◆ **DOCUMENT EXCERPT**
Recently, we also spotted it as a key technology used in creating and controlling a previously theoretical state of matter that could unlock reliable quantum computing — for the same reasons that make it an appealing choice for cloud computing.

Quantum Needs Traditional Computing

Quantum computing uses exotic hardware (large, expensive and very, very cold) to model complex systems and problems that need more memory than the largest supercomputer: it stores information in equally exotic quantum states of matter and runs computations on it by controlling the interactions of subatomic particles.

But alongside that futuristic quantum computer, you need traditional computing resources to feed data into the quantum system, to get the results back from it — and to manage the state of the qubits to deal with errors in those fragile quantum states.

As Dr. Krysta Svore, the researcher heading the team building the software stack for Microsoft’s quantum computing project, put it in a recent discussion of hybrid quantum computing, “We need 10 to 100 terabytes a second bandwidth to keep the quantum machine alive in conjunction with a classical petascale supercomputer operating alongside the quantum computer: it needs to have this very regular 10 microsecond back and forth feedback loop to keep the quantum computer yielding a reliable solution.”

Qubits can be affected by what’s around them and lose their state in microseconds, so the control system has to be fast enough to measure the quantum circuit while it’s operating (that’s called a mid-circuit measurement), find any errors and decide how to fix them — and send that information back to control the quantum system.

“Those qubits may need to remain alive and remain coherent while you go do classical compute,” Svore explained. “The longer that delay, the more they’re decohering, the more noise that is getting applied to them and thus the more work you might have to do to keep them stable and alive.”

Fixing Quantum Errors with WASM

There are different kinds of exotic hardware in quantum computers and you have a little more time to work with a trapped-ion quantum computer like the Quantinuum System Model H2, which will be available through the Azure Quantum service in June.

That extra time means the algorithms that handle the quantum error correction can be more sophisticated, and WebAssembly is the ideal choice for building them Pete Campora, a quantum compiler engineer at Quantinuum, told the New Stack.

Over the last few years, Quantinuum has used WebAssembly (WASM) as part of the control system for increasingly powerful quantum computers, going from just demonstrating that real-time quantum error correction is possible to experimenting with different error correction approaches and, most recently, creating and manipulating for the first time the exotic entangled quantum states (called non-Abelian anyons) that could be the basis of fault-tolerant quantum computing.

◆ **DATA UNDER STUDY**
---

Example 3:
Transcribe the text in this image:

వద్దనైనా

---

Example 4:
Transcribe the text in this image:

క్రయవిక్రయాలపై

◆ **EXERCISE**
In the text on quantum computing and WebAssembly, when will the Quantinuum System Model H2 be available through the Azure Quantum service?

◆ **RESPONSE BELOW**
In June.